For all of the above reasons, the requests by CN and CP for a stay of the Agency proceeding including the public hearing into this application are denied.

The public hearing

In its reply dated April 16, 2002, CP pleaded in the alternative that the Agency should postpone the proposed hearing in order to permit a full review of all matters associated with FE's application.

In support of this request, CP states that a key CP witness, John Nash, will be unavailable to CP for the hearing which will impair its ability to evaluate the case that it has to meet. CP also argues that it received notice of the hearing on April 5, 2002, and that the amendment of FE's application requires the review of work already done in preparation for the hearing. The closure of the Prince Rupert Grain Terminal is also raised as evidence of the negligible impact a delay will have on FE.

Agency analysis and finding

In Decision No. LET-R-101-2002 dated April 5, 2002, the Agency concluded that it would accept FE's amended application as part of these ongoing proceedings. In this Decision, the Agency directed the holding of a public hearing into FE's application.

At that time, the Agency anticipated that over three weeks preparation time would be adequate for all concerned to capably respond to FE's case.

However, the Agency also acknowledged considerably before that time that, depending on the outcome of several interlocutory motions, a hearing may be required in this proceeding. Given this possibility and in order to assist CN, CP and FE in their preparation for any such hearing, the Agency instructed Agency counsel to contact each party and to indicate that a hearing was a possibility and that if such a hearing were to be called, it would take place during the last week in April, 2002. Agency counsel so advised the parties, through their counsel, on March 25, 26 and 27, 2002.
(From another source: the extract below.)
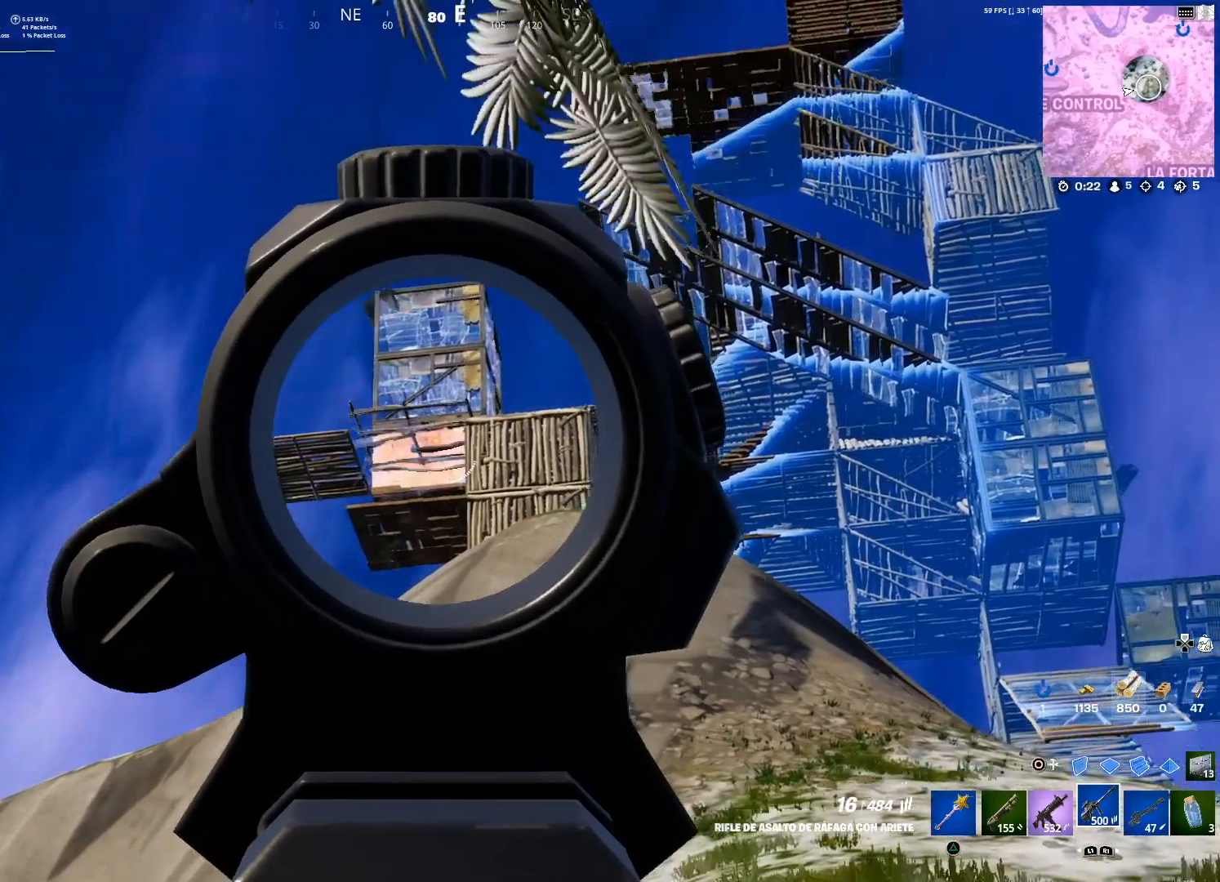
{"buttons": ["L2", "R2"], "left_stick": "up-left", "right_stick": "center", "events": [[334, "left_stick", "down-left"], [400, "right_stick", "down"], [467, "left_stick", "up-left"], [467, "right_stick", "center"]]}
The Agency has already found by Decision No. LET-R-101-2002, that FE's amendment has not changed the essence of its application.

In these circumstances, the Agency shall not delay the hearing scheduled to commence in Winnipeg on April 29, 2002. The pre-hearing time available for preparation following the first indication of a possible hearing date, the available time following the formal announcement of the hearing on April 5th, as well as the continuing opportunities for the parties to prepare their cases at what will amount to a two week hearing militates against any delay of this hearing.

Regarding Mr. Nash's absence during the week of April 29th, the Agency acknowledges Mr. Nash's expertise. It is noted, however, that he will be absent only for the week of April 29th. The Agency's hearing will continue during the following week, until May 9th, so that Mr. Nash will be available to CP during this portion of the hearing - as well as during the pre-hearing phases. Accordingly, the delay of the hearing on this ground is also denied.